▶ **Problem to solve**:
Hand back every line from the beginning of the data below through the line containing "the unique strengths", word for word and free of pictures.

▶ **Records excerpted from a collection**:

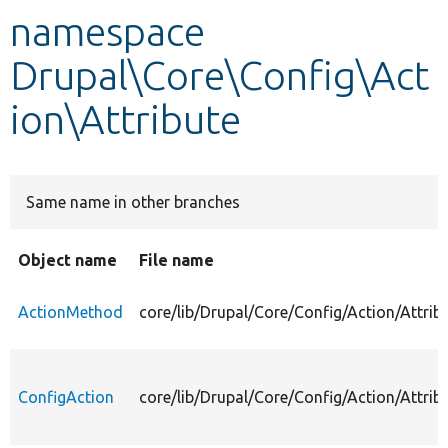
namespace
Develop for Drupal
Drupal\Core\Config\Act
ion\Attribute
Same name in other branches
Object name
File name
ActionMethod
core/lib/Drupal/Core/Config/Action/Attri
ConfigAction
core/lib/Drupal/Core/Config/Action/Attrib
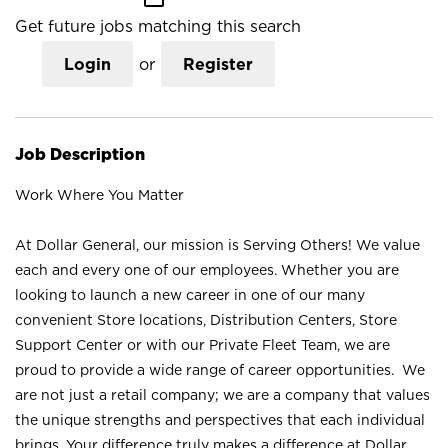
Get future jobs matching this search
Login
or
Register
Job Description
Work Where You Matter
At Dollar General, our mission is Serving Others! We value
each and every one of our employees. Whether you are
looking to launch a new career in one of our many
convenient Store locations, Distribution Centers, Store
Support Center or with our Private Fleet Team, we are
proud to provide a wide range of career opportunities. We
are not just a retail company; we are a company that values
the unique strengths and perspectives that each individual
brings. Your difference truly makes a difference at Dollar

▶ **Result for this exercise**:
namespace
Develop for Drupal
Drupal\Core\Config\Act
ion\Attribute
Same name in other branches
Object name
File name
ActionMethod
core/lib/Drupal/Core/Config/Action/Attri
ConfigAction
core/lib/Drupal/Core/Config/Action/Attrib
Get future jobs matching this search
Login
or
Register
Job Description
Work Where You Matter
At Dollar General, our mission is Serving Others! We value
each and every one of our employees. Whether you are
looking to launch a new career in one of our many
convenient Store locations, Distribution Centers, Store
Support Center or with our Private Fleet Team, we are
proud to provide a wide range of career opportunities. We
are not just a retail company; we are a company that values
the unique strengths and perspectives that each individual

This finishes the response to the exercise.